# HanseNet



## Anonymous (11 März 2002)

Wie geht man in solchen Fällen vor ausser Einspruch bei der Telekom zu erheben (was bestimmt wenig Sinn hat)
Auf meiner Rechnung sind 517,24 € von HanseNet über nexnet aufgeführt.
Nexnet scheint über diese Fälle bestens informiert zu sein, hält sich aber verschlossen. Das einzige was ich rausbekommen habe war, dass es sich  hierbei um zwei!!!!! Verbindungen handeln soll, und dies am 4.2.02.
Was habt ihr unternommen?

Grüße, Coco


----------



## Anonymous (11 März 2002)

... und ich dachte schon ich bin einer der wenigen Trottel die darauf reinfallen.  

Aber mal im ernst ich ignoriere die Forderung einfach und warte auf das was kommt. Habe da angerufen und eindeutig gesagt, das ich die Forderung (00:00:47 für ganze 258 und noch ein bisschen) *NICHT bezahlen werde.
Also Standhaft bleiben und den Kopf nicht hängenlassen.  *


----------



## Heiko (11 März 2002)

Es schadet aber auch keinesfalls, der Forderung mal ausdrücklich und schriftlich zu widersprechen.
Erfahrungsgemäß ist es wichtig, Papiere zu schaffen. Einen Anruf kann man hinterher nur schwer nachweisen.


----------



## Anonymous (12 März 2002)

Anonymous schrieb:
			
		

> ... und ich dachte schon ich bin einer der wenigen Trottel die darauf reinfallen.
> 
> Aber mal im ernst ich ignoriere die Forderung einfach und warte auf das was kommt. Habe da angerufen und eindeutig gesagt, das ich die Forderung (00:00:47 für ganze 258 und noch ein bisschen) *NICHT bezahlen werde.
> Also Standhaft bleiben und den Kopf nicht hängenlassen.  *



Hi Knut!

Was ich immer noch nicht verstehe ist, woher hast Du die Info wie lang die Verbindung war (und womöglich welche Nummer gewählt wurde)?

Ich hab ebenfalls den 300 Euro -Dialer aber auf meinem Einzelverbindungsnachweis ist nichts zu finden!!

Bei anderen 300 Euro Geschädigten sind Infos bez. Nummer und Dauer und so.
Wieso ist das bei den einen und den anderen nicht?!


j


----------



## Andreas (12 März 2002)

Habe auch über nextnet eine sehr hohe Telefonrechnung erhalten.
Dabei hat mir die fa Hansenet und die fa. DTMS AG jeweils sachen berechnet die mir suspect vorkommen .
habe das ganze jetzt an den anwalt weiter gegeben


----------



## Anonymous (12 März 2002)

Richtig ist, dass die DTAG (Deutsche Telekom AG) mit dieser Entgeltberechnung nichts mehr zu tun hat, da das Verfahren zum Inkasso von Telefondienstleistungen bestimmter Anbieter im Wege der Abtretung seit Juli 2001 an diese Firma Nexnet übertragen wurde. Die DTAG hält sich da raus und verweist auf ihrer Rechnung bei Anfragen und Einwendungen gegen derartige Entgelte, sich direkt an dieses Inkasso-Unternehmen zu wenden. Postfach-Adresse, eMail-Adresse, Telefon- und Faxnummer sind angegeben.

**Ziele:**
**A.** Gib aus der Diskussion über HanseNet den Abschnitt wortgetreu wieder, der mit den Worten „Wieso ist das“ beginnt und mit „hohe Telefonrechnung erhalten.“ endet.
**B.** Übersetze den Satz „Es schadet aber auch keinesfalls, der Forderung mal ausdrücklich und schriftlich zu widersprechen.“ aus der Diskussion über HanseNet ins Englische.
**C.** Fasse den Absatz der Diskussion über HanseNet, der mit „Richtig ist, dass die DTAG“ beginnt, als kurze Stichpunktliste zusammen, ohne seine wesentlichen Fakten wegzulassen.

**Bereitgestellte Angaben:**

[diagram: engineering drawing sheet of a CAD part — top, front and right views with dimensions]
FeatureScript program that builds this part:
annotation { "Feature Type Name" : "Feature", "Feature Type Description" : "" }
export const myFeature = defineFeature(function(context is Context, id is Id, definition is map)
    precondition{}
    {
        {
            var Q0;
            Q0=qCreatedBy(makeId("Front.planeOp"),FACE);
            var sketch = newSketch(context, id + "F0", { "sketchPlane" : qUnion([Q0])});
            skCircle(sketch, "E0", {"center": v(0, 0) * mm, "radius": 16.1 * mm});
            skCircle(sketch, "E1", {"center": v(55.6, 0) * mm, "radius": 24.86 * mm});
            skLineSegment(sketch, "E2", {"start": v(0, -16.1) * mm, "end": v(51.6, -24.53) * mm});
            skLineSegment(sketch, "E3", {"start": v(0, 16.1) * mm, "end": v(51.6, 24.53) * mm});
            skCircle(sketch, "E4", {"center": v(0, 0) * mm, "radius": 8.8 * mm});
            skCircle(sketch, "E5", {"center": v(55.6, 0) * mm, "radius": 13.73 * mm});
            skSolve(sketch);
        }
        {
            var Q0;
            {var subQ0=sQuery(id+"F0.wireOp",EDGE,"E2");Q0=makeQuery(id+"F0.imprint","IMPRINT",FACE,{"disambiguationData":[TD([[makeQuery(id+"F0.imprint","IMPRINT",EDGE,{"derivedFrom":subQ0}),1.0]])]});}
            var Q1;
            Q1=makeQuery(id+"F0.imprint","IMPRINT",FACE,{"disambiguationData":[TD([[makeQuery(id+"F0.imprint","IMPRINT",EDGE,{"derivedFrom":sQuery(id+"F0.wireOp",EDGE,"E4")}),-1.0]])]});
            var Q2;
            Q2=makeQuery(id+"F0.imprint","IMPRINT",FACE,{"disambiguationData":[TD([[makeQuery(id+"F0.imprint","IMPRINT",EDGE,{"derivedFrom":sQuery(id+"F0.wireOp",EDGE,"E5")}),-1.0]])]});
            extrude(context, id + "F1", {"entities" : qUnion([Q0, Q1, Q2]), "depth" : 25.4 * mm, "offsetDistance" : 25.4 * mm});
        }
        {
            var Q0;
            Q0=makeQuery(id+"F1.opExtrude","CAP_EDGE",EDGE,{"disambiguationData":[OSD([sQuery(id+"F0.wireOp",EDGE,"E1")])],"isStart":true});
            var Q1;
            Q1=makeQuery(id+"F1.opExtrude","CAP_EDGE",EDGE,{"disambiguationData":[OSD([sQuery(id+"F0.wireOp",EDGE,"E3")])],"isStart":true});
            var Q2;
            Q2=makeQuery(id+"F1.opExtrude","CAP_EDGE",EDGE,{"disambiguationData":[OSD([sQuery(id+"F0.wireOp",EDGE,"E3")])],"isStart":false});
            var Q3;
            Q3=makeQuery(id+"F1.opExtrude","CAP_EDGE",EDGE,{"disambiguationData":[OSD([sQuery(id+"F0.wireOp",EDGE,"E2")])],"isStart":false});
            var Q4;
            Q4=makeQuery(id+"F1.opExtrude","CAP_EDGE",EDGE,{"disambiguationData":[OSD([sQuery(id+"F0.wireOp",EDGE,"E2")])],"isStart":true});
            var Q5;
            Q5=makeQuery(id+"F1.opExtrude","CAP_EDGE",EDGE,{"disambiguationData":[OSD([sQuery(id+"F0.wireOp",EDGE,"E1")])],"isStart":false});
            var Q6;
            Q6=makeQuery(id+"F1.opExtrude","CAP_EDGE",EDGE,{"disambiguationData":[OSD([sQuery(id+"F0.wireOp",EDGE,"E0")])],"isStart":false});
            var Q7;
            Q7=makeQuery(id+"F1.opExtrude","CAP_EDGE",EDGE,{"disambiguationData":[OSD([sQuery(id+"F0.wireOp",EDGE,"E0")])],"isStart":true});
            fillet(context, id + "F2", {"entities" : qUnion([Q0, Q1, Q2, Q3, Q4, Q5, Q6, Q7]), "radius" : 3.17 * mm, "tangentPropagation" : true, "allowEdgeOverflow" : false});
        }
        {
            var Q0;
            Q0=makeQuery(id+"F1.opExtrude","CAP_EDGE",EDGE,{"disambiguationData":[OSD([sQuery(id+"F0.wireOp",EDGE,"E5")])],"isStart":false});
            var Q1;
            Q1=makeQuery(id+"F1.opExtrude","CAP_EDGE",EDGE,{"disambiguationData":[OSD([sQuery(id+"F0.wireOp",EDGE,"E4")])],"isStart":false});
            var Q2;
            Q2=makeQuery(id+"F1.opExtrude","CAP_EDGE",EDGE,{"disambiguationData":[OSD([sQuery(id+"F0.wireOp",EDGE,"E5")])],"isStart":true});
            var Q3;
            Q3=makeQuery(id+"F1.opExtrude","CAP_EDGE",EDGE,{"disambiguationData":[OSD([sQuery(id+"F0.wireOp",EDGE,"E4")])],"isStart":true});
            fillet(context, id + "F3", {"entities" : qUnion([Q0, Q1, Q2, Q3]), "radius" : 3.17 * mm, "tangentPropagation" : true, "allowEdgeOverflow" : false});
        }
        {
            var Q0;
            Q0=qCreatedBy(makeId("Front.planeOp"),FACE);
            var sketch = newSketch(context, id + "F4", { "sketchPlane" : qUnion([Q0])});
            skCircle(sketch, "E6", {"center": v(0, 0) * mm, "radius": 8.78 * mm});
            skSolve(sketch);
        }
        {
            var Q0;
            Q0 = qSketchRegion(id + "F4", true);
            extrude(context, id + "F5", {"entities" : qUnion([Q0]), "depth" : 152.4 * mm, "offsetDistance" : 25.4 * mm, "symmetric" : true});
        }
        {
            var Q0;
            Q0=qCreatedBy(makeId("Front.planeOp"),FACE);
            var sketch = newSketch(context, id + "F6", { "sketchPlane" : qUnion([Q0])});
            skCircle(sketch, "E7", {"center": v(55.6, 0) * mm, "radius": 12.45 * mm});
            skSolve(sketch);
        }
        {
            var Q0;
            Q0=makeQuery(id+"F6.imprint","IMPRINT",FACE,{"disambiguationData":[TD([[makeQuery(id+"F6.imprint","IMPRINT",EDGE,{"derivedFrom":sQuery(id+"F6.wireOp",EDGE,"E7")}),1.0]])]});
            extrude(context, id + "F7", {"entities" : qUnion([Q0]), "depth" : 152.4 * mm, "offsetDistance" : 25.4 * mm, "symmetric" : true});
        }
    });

**Ergebnisse in Reihenfolge:**
**A.**
Wieso ist das bei den einen und den anderen nicht?!


j


----------



## Andreas (12 März 2002)

Habe auch über nextnet eine sehr hohe Telefonrechnung erhalten.

**B.** However, it certainly does no harm to object to the demand explicitly and in writing.

**C.**
- Die Deutsche Telekom AG (DTAG) hat mit dieser Entgeltberechnung nichts mehr zu tun.
- Seit Juli 2001 ist das Inkasso von Telefondienstleistungen bestimmter Anbieter im Wege der Abtretung an Nexnet übertragen.
- Die DTAG hält sich heraus und verweist auf ihrer Rechnung bei Anfragen und Einwendungen direkt an dieses Inkasso-Unternehmen.
- Postfach-Adresse, E-Mail-Adresse, Telefon- und Faxnummer sind angegeben.